Während der Reifung steigt der Gehalt an Antioxidantien in der Banane kontinuierlich an. Grüne Bananen enthalten am wenigsten, braune am meisten. Besonders der Gehalt an Dopamin und Catechinen nimmt zu. Dopamin in der Banane wirkt allerdings nicht wie das Dopamin im Gehirn, es überwindet die Blut-Hirn-Schranke nicht. Aber als Antioxidans schützt es die Zellen vor oxidativem Stress. Die braunen Flecken auf der Schale sind übrigens ein sichtbares Zeichen für den Abbau von Chlorophyll und die gleichzeitige Bildung neuer bioaktiver Substanzen. Was von außen nach Verfall aussieht, ist von innen eine biochemische Aufwertung. Die Banane wird nicht schlechter, sie wird anders. Und in Sachen Zellschutz wird sie sogar besser.

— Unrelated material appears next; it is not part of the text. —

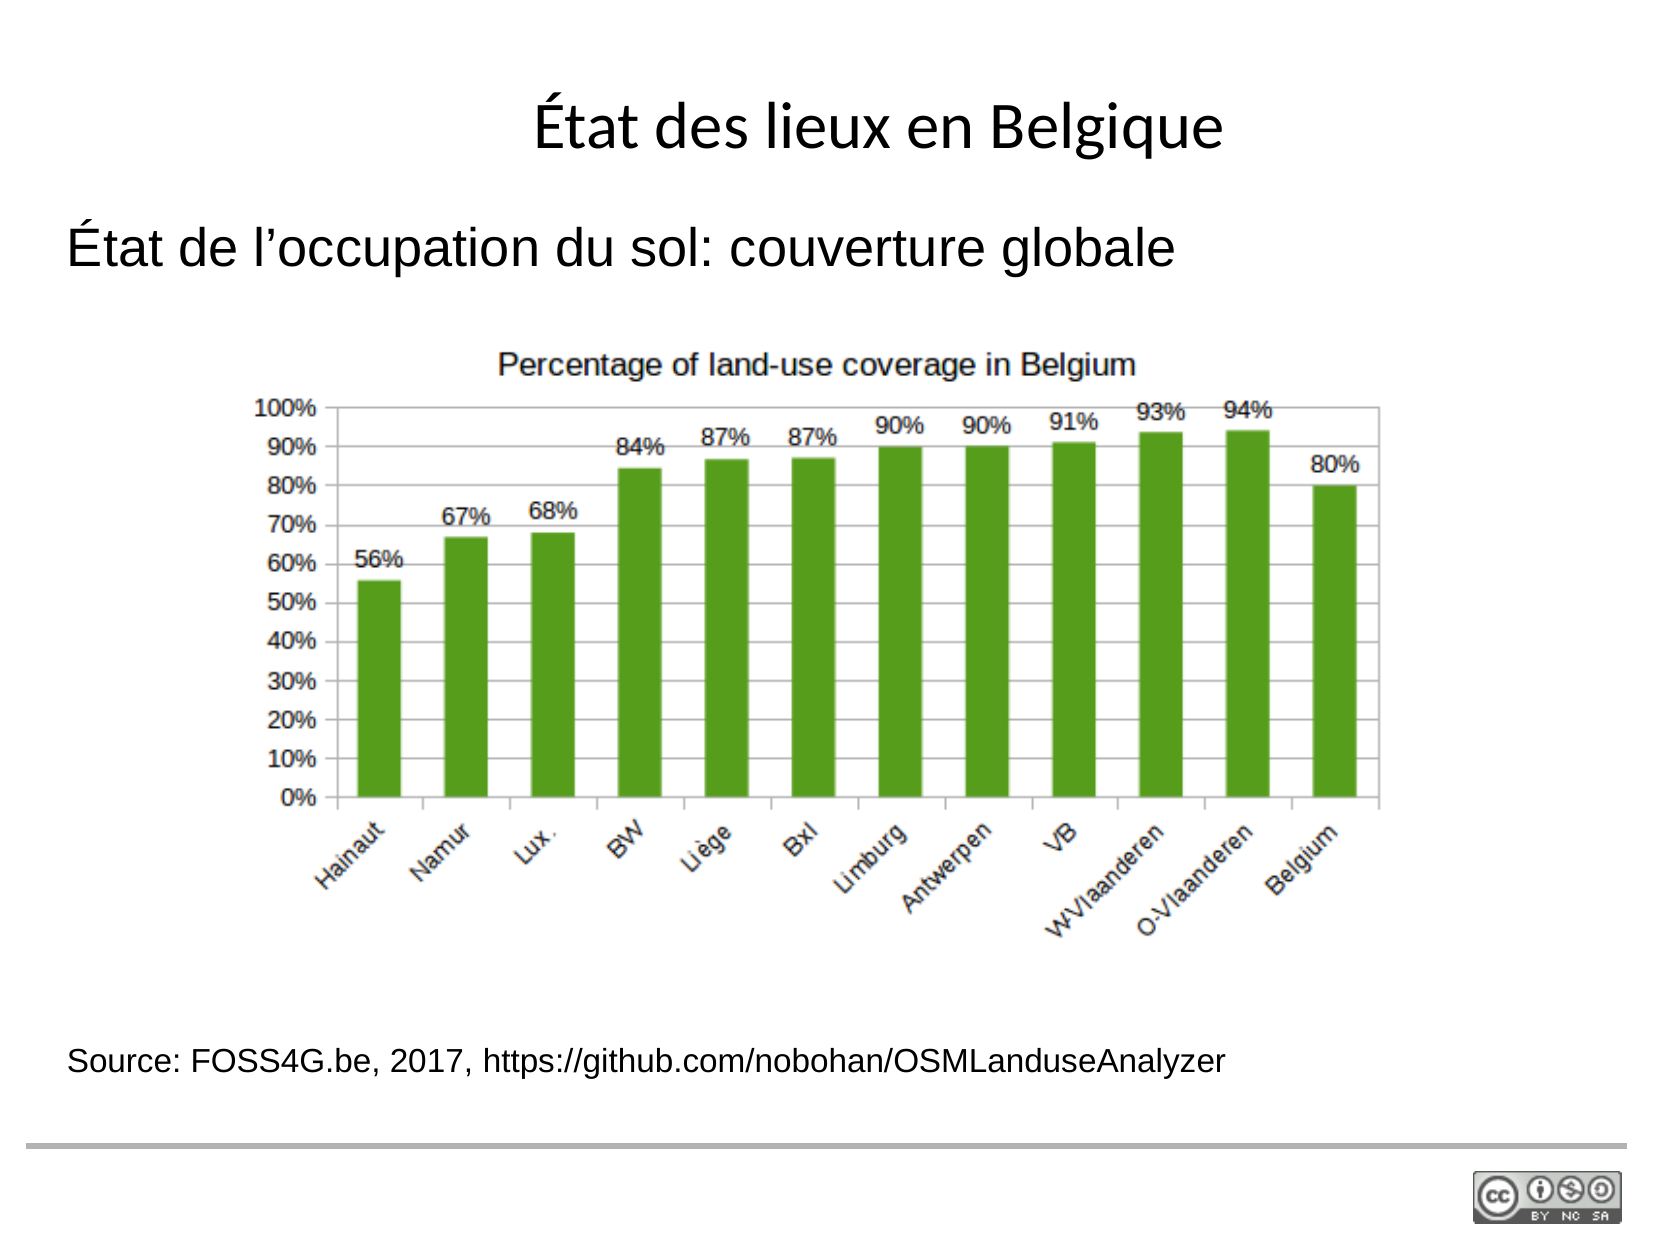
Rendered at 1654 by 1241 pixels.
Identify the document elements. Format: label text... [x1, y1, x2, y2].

Für wen welche Banane am besten ist

Grüne Banane: ideal für alle, die abnehmen wollen, ihren Blutzucker stabil halten müssen oder ihre Darmgesundheit verbessern möchten. Die resistente Stärke sättigt lange und füttert die guten Darmbakterien. Gelbe Banane: perfekt für den Alltag, als Snack zwischendurch, vor dem Sport oder einfach als schnelle Energiequelle. Leicht verdaulich, lecker und nährstoffreich. Braune Banane: die richtige Wahl bei Magen-Darm-Beschwerden, nach dem Sport für schnelle Regeneration oder wenn du maximale Antioxidantien willst. Und natürlich fürs Bananenbrot, das sowieso nur mit überreifen Bananen richtig gut wird. Es gibt also keine pauschal gesündeste Banane. Es gibt nur die richtige Banane für den richtigen Moment.

Lagerung: So steuerst du den Reifegrad

Bananen reifen nach dem Kauf weiter, und du kannst das steuern. Willst du die Reifung verlangsamen, leg die Bananen in den Kühlschrank. Die Schale wird braun, aber das Fruchtfleisch bleibt länger fest und gelb. Willst du grüne Bananen schneller reifen lassen, leg sie neben einen Apfel oder in eine Papiertüte. Äpfel geben Ethylen ab, ein Gas, das die Reifung beschleunigt. Über Nacht wird aus einer grünen eine gelbe Banane. Und wenn du zu viele reife Bananen hast, schäle sie und frier sie ein. Gefrorene Bananen sind perfekt für Smoothies oder als Basis für Nicecream, also Eis aus nichts als gefrorenen Bananen. Kein Zucker, keine Milch, trotzdem cremig. Probier es mal aus, das Zeug macht süchtig.

Jede Farbe hat ihren Moment

Die Frage, wann eine Banane am gesündesten ist, lässt sich nicht mit einer Farbe beantworten. Grün ist top für den Darm und den Blutzucker, gelb ist der unkomplizierte Alltagsbegleiter, und braun liefert die meisten Antioxidantien und ist am leichtesten verdaulich. Am schlausten ist es, einfach alle drei Varianten zu nutzen. Kauf einen Bund grüne Bananen und iss sie über die Woche verteilt, von grün bis braun. So bekommst du automatisch das volle Spektrum an Nährstoffen. Und die letzte, ganz braune Banane landet dann im Bananenbrot. Das ist kein Kompromiss, das ist ein Masterplan.